- **Исходный текст**
▶

Как раз на переломе от поздней античности к византийскому Средневековью алхимия испытала бурный расцвет; знаменитые систематизаторы алхимических доктрин Зосим Панополитанский (IV в.) и Олимпиодор (V в.) были современниками виднейших греческих отцов Церкви. Современниками - и в некотором смысле собратьями, хотя и сомнительными, едва ли не отверженными собратьями: «блудными сынами» того же семейства.

Отношение Византийской церкви к алхимии было таким, каким только и может быть отношение всякой Церкви ко всякой оккультной дисциплине, то есть отрицательным (еще со времен апокрифической «Книги Еноха» было принято связывать начало магических операций с металлами с внушениями совращенных своей похотью падших ангелов VI главы «Книги Бытия»).

Но и отношение алхимии к современному ей богословию было, в свою очередь, таким, каким только и может быть отношение всякой оккультной дисциплины ко всякой религиозной или научной ортодоксии, то есть оглядкой подражания на более или менее фантастически передразниваемый образец. Сходство языка алхимиков с языком теологов заходило необычайно далеко; оно отнюдь не могло улучшить отношений между теми и другими, но нам может дать в руки некий общий знаменатель систем ранневизантийской символики:
- Начать с того, что алхимики называли свою дисциплину «божественной наукой», то есть именем, по праву принадлежащим одной теологии.
- Это было «божественное и священное художество»,
- «мистическое художество философов» 42.
- Алхимический акт обозначен у Зосимы Панополитанского как «пресуществление» вещества и этим приравнен к таинству евхаристии, к «преложению» хлеба и вина в тело и кровь Христова 43.

Цель алхимии есть:
- как бы второе сотворение космоса из хаоса и одновременно
- второе искупление космоса через высвобождение силы «Божественного духа» в недрах материи 44.
Скажем, если свинец темен и лишен золотого блистания, это связано с недугом вещества, с его порчей, с утратой им своей блистающей «души»; всякое неблагородное вещество есть как бы падшее золото. Однако алхимик, выступая в роли Искупителя и Спасителя, властен даровать этому падшему золоту новую «душу» силой тинктуры; а тинктуру греческие адепты алхимии обозначали термином πνευμα βαπτικον, что в принципе можно перевести как «крещальный дух». Таким образом, алхимический акт оказывается не только аналогом таинства евхаристии, но также аналогом таинства крещения. Недужная чернота свинца должна быть претворена в блистающую славу золота: этот образ вызывает в памяти слова византийской стихиры на праздник Преображения:
Очерневшее Адамово естество
преображая, снова Ты понудил блистать,
претворив его в Божества Твоего
славу и во светлость.

Поскольку алхимик помышляет вернуть естество вещей к его «правильному» состоянию, он называет свою работу «великое врачевание».

◀

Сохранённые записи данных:
▶

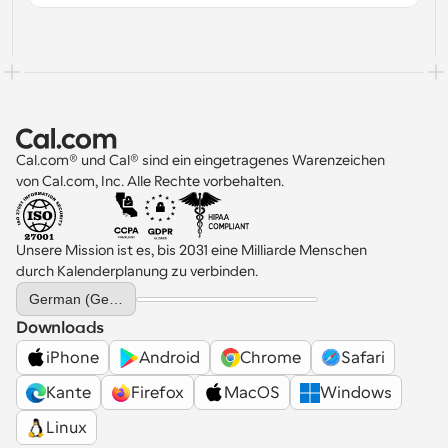
Cal.com® und Cal® sind ein eingetragenes Warenzeichen 
von Cal.com, Inc. Alle Rechte vorbehalten.
Unsere Mission ist es, bis 2031 eine Milliarde Menschen 
durch Kalenderplanung zu verbinden.
Select Language
German (Germany)
Downloads
iPhone
Android
Chrome
Safari
Kante
Firefox
MacOS
Windows
Linux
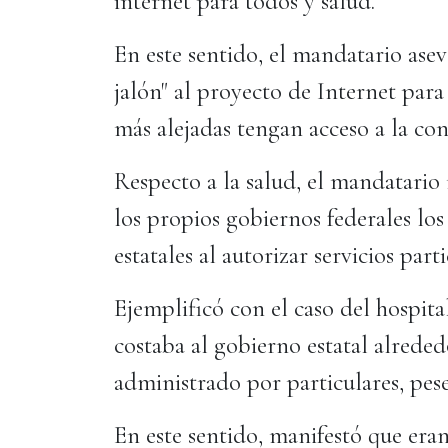
internet para todos y salud.
En este sentido, el mandatario ase
jalón" al proyecto de Internet para
más alejadas tengan acceso a la con
Respecto a la salud, el mandatario
los propios gobiernos federales lo
estatales al autorizar servicios par
Ejemplificó con el caso del hospit
costaba al gobierno estatal alreded
administrado por particulares, pes
En este sentido, manifestó que era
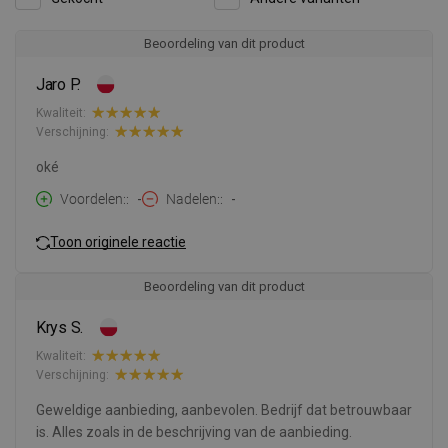
Beoordeling van dit product
Jaro P.
Kwaliteit:
Verschijning:
oké
Voordelen:
-
Nadelen:
-
Toon originele reactie
Beoordeling van dit product
Krys S.
Kwaliteit:
Verschijning:
Geweldige aanbieding, aanbevolen. Bedrijf dat betrouwbaar
is. Alles zoals in de beschrijving van de aanbieding.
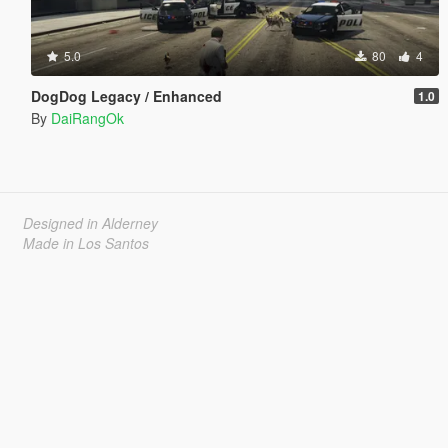
5.0
80
4
DogDog Legacy / Enhanced
1.0
By
DaiRangOk
Designed in Alderney
Made in Los Santos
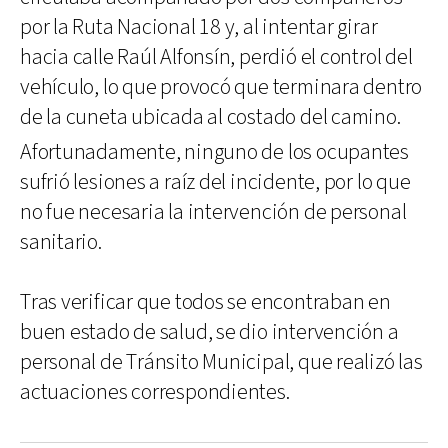
por la Ruta Nacional 18 y, al intentar girar
hacia calle Raúl Alfonsín, perdió el control del
vehículo, lo que provocó que terminara dentro
de la cuneta ubicada al costado del camino.
Afortunadamente, ninguno de los ocupantes
sufrió lesiones a raíz del incidente, por lo que
no fue necesaria la intervención de personal
sanitario.
Tras verificar que todos se encontraban en
buen estado de salud, se dio intervención a
personal de Tránsito Municipal, que realizó las
actuaciones correspondientes.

◀

- **Условие задания**
Продолжите исходный текст об алхимии и византийском богословии, начиная сразу после его последнего предложения.

- **Ответ**
Золото именовалось «красная кровь», и притом потому, что красная кровь - атрибут здоровья; как лечение производит из больной и бледной крови здоровую и красную, так «великое врачевание» алхимика производит из порченого вещества благородный металл 45. Золото, эмблема нравственной целости, то есть цело-мудрия, есть также эмблема телесной целости, то есть здоровья, и потому алхимик есть двойник врача; но золото есть еще и эмблема нетления, и потому алхимик есть двойник мастера нетления, каковым был специалист по изготовлению мумий. Недаром алхимия вышла из Египта, классической страны мумифицирования. На заре алхимии обе специальности чаще всего, несомненно, совмещались в одном лице.

Отметим еще один смысловой нюанс. Путь вещества к алхимическому просветлению - тернистый путь -

он ведет через огненные муки и через уничижение бесформенности:

- Для того чтобы облечься в полноту блеска, вещество должно поначалу совлечься всякого облика;
- чтобы стать «златоцветом», оно должно поначалу стать мертвым и бескачественным «черноцветом», о котором писал византийский алхимик VI-VII веков, известный под псевдонимом Христианин 46. Псевдоним подходит к нему неплохо: символика предельного унижения на пути к предельной славе, символика последнего нетлевания ради последнего нетления - это христианская символика 47. Черноту монашеских одежд, имеющую преобразиться в белое и золотое сияние апокалипсического будущего века 48, можно сравнить с чернотой «черноцвета». Но ведь не одно только золото алхимиков, а и вообще всякое обработанное человеческим искусством золото на пути к блеску проходит сквозь огонь.

Горнило, в котором «истязуется» благородный металл, уже в Ветхом Завете стало символом для «горнила испытаний», в котором испытуется человеческая душа:
- «Плавильня для серебра и горнило для золота, а сердца испытует Господь»
-- Книга притчей Соломоновых, XVII, 3;
- «Тогда настанет испытание избранным Моим, как золото испытывается огнем»
-- Третья книга Ездры, XVI, 74.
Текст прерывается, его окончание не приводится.